Question: When diagnosed with severe illness, do you fight like hell or walk away (from life)? When faced with the ultimate choice, there may be offers of comfortable, safe, warm places to stay. However, in the end, will you choose the solitude and movement of life or pour a host of chemicals through your body’s veins in hopes of living three, six, or nine months more? There will be a myriad of kindnesses and struggles, each bringing people together and, on occasion, sometimes challenging their commitment to the vision set for themselves. 

To be more visionary, stringing the body to repeated rounds of chemotherapy offers non-joyful, conflicted rounds of clinical togetherness through an endless maze of medical tests. Moments such as these highlight that aging in America makes people invisible. Even in crowded waiting rooms, in the thunderous booms of clanging bedpans, like a salmon swimming upstream against the tide of infirmity, one wanders the solitary existence of medical marvel. Even in such moments, it’s hard for the ship to remain moored, but it’s never wholly undone.

As stated previously, I am inclined toward surrender. I am tired. My body is aged. Should redemption shove its way via some cutting-edge treatment, I will likely ask myself, “Well, then what?” Yeah. ‘Then what?’ What exactly do I do now that I’ve received that three, six, or nine months?

Perhaps I can only dream of release. Sometimes I dream of outrunning my past. But, on other days, I understand that I cannot outrun the past, as my fate is known. Decades of sin within my mind haven’t withered, just the body. And I know God won’t let me either. 

What is clear is the strains and hardships of working-class life often highlight how aging makes end-of-life difficulties a challenge. But unfortunately, the most significant hurdles of contemporary life, including low-wage work, poverty, addiction, aging, mental health, and luck, will not offer permanent solutions. And neither the choice to fight nor flee addresses the problems that enabled these problems. And likewise, neither option fails to manage them. 

Spiritually speaking, my preparation for death has been the guiding principle for actions that will hopefully promote positivity for the last several years. However, I understand that most are pretty frightened of dying. But, of course, I believe God, Jesus, Karen, and Kanako have forgiven me or will in due time. Thus, I think (for me) that living longer will not provide significantly more education. And unlike many Buddhists, I’ve not witnessed an actual case of reincarnation. Thus, should I be offered such a remedy, I hope to decline. However, I believe the life force granted to each of us as a child will return to its original home.
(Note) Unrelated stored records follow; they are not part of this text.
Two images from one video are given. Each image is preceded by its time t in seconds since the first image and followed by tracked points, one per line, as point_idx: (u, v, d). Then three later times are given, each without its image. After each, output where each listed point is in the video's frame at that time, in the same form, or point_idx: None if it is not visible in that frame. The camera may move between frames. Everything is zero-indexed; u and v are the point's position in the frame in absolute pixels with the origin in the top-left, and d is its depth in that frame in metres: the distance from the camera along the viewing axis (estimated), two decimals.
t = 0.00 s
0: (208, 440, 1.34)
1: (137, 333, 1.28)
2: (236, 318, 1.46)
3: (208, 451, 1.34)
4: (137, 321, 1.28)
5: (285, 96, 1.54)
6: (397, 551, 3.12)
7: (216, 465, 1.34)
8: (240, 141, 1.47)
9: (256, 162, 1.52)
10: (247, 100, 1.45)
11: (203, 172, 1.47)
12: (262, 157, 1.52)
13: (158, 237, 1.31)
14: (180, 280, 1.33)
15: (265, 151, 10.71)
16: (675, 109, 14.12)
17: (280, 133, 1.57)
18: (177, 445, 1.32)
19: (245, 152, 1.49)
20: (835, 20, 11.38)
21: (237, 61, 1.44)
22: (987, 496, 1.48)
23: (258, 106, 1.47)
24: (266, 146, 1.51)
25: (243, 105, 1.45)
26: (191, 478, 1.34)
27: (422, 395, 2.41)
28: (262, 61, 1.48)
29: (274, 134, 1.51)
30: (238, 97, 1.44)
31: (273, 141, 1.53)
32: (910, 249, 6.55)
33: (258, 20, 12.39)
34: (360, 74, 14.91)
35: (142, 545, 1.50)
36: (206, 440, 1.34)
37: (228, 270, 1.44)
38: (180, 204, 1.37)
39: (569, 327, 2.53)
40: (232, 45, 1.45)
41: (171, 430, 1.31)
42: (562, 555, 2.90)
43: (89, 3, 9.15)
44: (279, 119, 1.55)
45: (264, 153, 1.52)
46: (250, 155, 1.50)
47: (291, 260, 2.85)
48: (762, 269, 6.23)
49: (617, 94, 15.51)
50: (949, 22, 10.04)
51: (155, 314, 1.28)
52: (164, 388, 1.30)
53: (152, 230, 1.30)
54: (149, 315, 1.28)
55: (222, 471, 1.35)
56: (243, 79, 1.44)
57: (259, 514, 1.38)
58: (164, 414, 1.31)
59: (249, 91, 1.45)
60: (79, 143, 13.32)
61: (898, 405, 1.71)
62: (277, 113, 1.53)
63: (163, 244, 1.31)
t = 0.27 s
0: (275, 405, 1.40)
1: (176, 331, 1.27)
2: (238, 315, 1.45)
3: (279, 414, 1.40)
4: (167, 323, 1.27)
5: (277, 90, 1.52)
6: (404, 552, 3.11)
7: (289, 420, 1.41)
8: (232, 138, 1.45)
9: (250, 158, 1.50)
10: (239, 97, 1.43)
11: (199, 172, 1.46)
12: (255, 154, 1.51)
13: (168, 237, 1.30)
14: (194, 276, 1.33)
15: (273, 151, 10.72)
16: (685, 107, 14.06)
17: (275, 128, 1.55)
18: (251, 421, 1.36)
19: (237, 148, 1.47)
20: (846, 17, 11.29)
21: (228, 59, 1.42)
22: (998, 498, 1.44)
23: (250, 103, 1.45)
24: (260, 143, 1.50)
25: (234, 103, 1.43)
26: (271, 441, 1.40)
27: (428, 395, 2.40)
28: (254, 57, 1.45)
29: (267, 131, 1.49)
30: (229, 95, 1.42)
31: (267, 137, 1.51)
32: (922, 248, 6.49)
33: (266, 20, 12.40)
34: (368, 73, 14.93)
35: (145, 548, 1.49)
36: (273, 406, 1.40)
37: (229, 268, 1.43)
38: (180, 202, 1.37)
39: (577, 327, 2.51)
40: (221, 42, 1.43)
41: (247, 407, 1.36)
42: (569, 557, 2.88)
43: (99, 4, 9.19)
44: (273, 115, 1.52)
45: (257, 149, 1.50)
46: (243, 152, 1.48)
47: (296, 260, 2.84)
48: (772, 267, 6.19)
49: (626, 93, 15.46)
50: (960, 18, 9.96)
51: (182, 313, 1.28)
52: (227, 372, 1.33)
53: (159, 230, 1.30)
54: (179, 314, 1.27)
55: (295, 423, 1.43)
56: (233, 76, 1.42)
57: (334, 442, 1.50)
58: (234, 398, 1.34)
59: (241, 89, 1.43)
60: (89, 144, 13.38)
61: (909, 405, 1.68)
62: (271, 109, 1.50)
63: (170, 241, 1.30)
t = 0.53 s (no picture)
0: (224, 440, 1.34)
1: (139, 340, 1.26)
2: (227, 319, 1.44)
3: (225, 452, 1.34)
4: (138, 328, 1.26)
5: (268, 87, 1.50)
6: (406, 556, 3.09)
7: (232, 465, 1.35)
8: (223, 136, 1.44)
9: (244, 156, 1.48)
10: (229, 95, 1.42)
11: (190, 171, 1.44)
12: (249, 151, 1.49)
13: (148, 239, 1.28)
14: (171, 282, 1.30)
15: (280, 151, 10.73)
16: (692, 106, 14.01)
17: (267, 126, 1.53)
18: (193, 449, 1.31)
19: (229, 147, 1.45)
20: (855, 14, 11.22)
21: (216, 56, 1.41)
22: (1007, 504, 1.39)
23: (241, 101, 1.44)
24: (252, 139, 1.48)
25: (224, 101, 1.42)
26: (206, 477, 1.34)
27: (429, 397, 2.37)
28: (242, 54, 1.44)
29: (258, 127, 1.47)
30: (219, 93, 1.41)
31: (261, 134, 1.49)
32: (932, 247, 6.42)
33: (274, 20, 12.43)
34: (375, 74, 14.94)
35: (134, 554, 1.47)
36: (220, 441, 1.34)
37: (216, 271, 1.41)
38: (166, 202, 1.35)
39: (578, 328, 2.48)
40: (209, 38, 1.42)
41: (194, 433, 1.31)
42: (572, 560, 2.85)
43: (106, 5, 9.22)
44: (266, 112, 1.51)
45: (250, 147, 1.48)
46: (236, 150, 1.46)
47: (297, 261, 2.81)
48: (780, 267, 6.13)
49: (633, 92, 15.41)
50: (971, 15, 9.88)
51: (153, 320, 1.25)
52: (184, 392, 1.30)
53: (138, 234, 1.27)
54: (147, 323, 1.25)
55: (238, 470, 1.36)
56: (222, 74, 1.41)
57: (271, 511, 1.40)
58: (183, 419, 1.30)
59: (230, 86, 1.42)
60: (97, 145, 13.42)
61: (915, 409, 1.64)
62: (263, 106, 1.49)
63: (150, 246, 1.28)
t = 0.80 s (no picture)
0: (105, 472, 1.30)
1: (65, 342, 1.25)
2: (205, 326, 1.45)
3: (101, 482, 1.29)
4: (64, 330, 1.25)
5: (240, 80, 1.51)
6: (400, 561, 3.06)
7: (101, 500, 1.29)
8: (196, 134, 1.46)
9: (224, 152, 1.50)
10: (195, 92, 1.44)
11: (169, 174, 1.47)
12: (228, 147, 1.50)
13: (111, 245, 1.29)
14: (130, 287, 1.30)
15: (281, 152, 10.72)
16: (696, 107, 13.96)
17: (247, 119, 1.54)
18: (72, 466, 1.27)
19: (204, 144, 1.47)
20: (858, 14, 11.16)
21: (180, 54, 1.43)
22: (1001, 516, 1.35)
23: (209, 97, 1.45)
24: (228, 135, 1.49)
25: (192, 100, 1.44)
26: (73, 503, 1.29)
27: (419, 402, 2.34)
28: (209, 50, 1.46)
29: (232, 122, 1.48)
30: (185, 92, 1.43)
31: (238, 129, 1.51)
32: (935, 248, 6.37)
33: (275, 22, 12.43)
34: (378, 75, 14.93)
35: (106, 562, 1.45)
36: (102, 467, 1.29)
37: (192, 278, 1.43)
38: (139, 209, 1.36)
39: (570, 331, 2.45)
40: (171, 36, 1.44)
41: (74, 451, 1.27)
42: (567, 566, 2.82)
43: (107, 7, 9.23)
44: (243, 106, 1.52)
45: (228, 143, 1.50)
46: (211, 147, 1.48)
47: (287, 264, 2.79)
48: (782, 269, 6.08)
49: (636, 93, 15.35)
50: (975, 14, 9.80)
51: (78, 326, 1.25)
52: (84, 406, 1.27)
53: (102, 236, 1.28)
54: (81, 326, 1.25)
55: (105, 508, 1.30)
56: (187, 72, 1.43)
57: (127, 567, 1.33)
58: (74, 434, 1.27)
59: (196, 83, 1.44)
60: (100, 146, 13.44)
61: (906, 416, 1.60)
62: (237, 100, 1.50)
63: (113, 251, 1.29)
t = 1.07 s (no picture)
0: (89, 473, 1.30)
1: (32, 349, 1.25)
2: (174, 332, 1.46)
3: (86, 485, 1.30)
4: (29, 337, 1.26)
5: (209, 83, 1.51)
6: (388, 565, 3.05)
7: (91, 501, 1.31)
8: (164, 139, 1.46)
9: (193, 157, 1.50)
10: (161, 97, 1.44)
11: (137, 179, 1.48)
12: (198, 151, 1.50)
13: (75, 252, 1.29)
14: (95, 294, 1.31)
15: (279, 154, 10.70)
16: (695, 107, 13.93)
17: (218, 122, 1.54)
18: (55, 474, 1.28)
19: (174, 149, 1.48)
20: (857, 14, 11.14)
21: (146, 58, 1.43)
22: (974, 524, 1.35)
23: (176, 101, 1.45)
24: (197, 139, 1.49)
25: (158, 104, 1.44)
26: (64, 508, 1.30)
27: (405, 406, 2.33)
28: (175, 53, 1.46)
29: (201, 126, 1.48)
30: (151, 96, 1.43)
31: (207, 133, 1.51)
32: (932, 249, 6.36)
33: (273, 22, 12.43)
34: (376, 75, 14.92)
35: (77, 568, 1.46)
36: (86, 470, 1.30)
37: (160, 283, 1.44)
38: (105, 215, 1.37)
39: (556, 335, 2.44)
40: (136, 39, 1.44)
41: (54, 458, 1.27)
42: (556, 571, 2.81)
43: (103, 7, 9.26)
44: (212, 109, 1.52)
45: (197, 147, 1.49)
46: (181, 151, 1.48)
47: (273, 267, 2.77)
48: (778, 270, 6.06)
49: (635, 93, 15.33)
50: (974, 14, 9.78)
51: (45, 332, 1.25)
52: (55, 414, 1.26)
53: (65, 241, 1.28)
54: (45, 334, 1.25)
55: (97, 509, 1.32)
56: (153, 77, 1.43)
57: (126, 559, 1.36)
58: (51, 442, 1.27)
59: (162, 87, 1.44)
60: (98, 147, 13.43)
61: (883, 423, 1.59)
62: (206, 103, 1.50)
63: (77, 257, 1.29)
I do believe in a continuity of personal existence.

My near-death experience highlighted how every little action taken in life echoes in heaven and how we are all interconnected to each other and God. Additionally, I cannot say if I continually communicate with God or Kanako, but I can feel the presence of both as I walk in this current life. I don’t see or hear them. I feel them. This presence has changed my thinking profoundly. And I am grateful that all of us can experience the same love I shared. That is the reason I do not require extensive medical treatment.